Data:

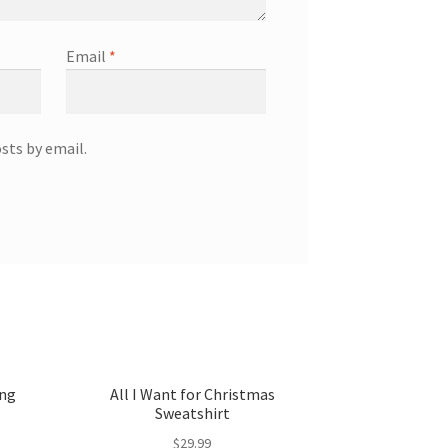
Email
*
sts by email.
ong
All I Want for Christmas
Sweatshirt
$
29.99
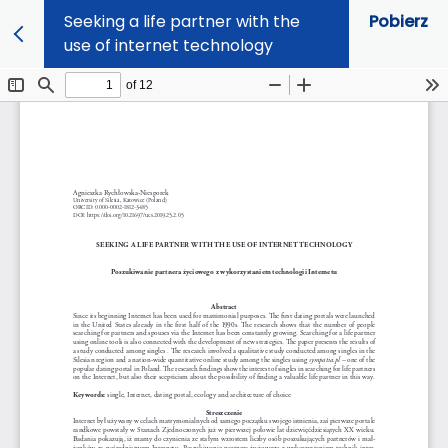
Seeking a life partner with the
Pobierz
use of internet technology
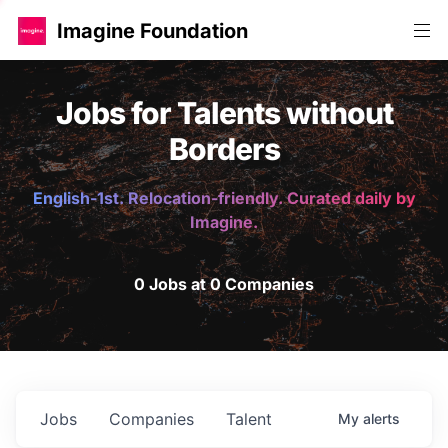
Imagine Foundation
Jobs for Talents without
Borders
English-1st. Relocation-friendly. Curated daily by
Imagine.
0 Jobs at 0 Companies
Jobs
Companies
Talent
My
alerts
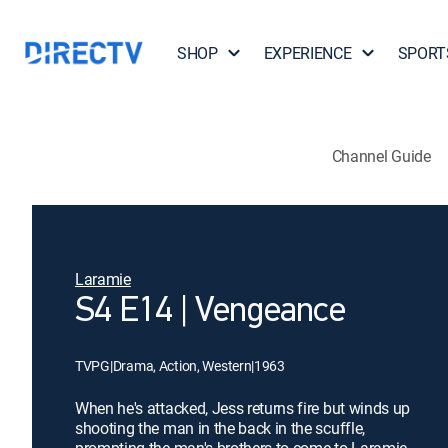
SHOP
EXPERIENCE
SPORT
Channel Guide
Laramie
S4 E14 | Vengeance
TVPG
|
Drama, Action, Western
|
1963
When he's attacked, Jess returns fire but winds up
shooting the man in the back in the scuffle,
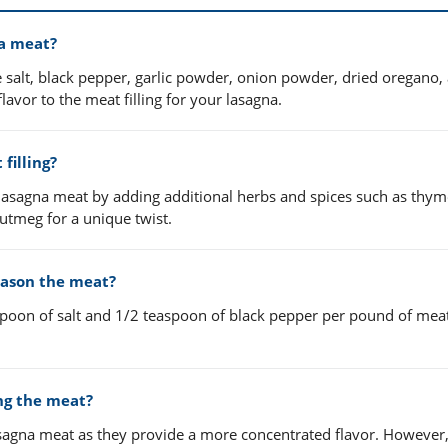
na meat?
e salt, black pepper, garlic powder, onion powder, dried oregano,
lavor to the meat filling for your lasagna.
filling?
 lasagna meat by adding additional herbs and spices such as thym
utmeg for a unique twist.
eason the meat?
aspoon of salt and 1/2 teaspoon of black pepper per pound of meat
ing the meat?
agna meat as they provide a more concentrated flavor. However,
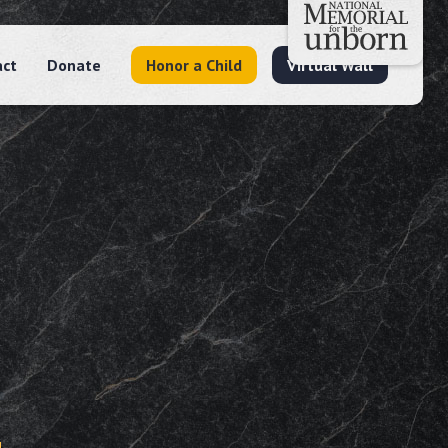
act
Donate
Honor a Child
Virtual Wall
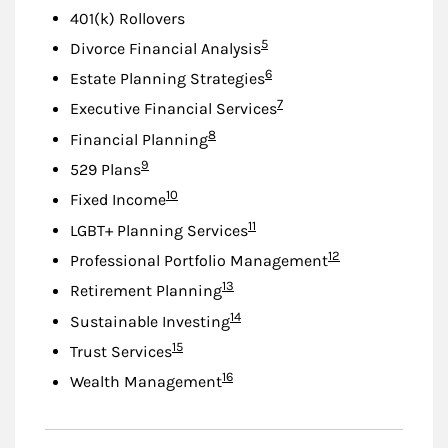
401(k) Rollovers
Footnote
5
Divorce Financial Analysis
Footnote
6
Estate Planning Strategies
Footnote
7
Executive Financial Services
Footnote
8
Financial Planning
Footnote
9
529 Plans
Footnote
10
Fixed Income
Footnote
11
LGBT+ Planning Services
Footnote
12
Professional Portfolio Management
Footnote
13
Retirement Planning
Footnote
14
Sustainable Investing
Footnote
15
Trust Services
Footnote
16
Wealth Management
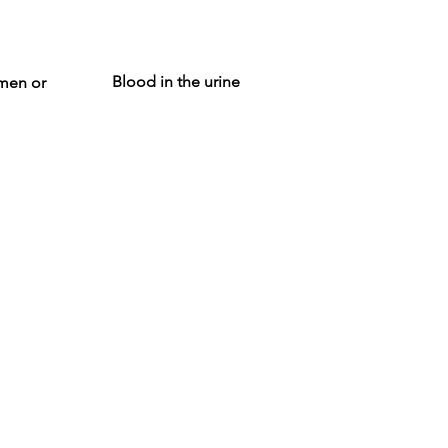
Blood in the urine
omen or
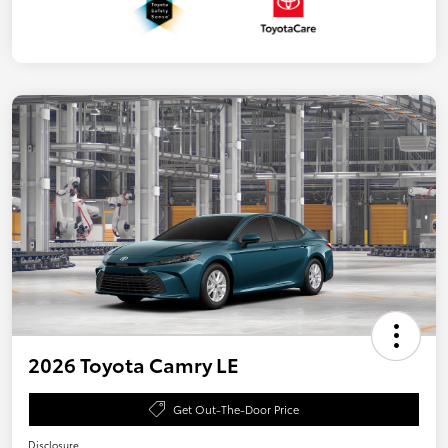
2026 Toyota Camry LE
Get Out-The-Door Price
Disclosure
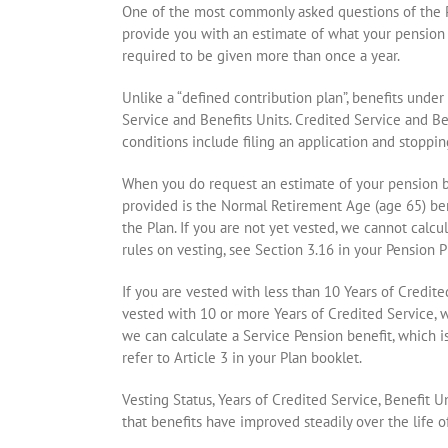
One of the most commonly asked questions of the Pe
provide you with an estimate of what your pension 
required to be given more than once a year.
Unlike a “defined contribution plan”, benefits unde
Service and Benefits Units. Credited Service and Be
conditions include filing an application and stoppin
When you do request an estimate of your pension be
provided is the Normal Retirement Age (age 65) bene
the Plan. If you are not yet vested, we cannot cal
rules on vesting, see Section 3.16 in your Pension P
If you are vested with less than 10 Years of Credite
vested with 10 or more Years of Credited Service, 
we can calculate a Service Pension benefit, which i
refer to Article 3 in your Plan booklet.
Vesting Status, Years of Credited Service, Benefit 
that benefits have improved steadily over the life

Exercise requirements:
Line for line, output the entries above from the line with "Drama, Action, Western" to the line with "Professional Portfolio Management", both included, and nothing more. Skip pictures.

Written reply:
Drama, Action, Western
|
1963
When he's attacked, Jess returns fire but winds up
shooting the man in the back in the scuffle,
na meat?
e salt, black pepper, garlic powder, onion powder, dried oregano,
lavor to the meat filling for your lasagna.
filling?
 lasagna meat by adding additional herbs and spices such as thym
utmeg for a unique twist.
eason the meat?
aspoon of salt and 1/2 teaspoon of black pepper per pound of meat
ing the meat?
agna meat as they provide a more concentrated flavor. However,
act
Donate
Honor a Child
Virtual Wall
401(k) Rollovers
Footnote
5
Divorce Financial Analysis
Footnote
6
Estate Planning Strategies
Footnote
7
Executive Financial Services
Footnote
8
Financial Planning
Footnote
9
529 Plans
Footnote
10
Fixed Income
Footnote
11
LGBT+ Planning Services
Footnote
12
Professional Portfolio Management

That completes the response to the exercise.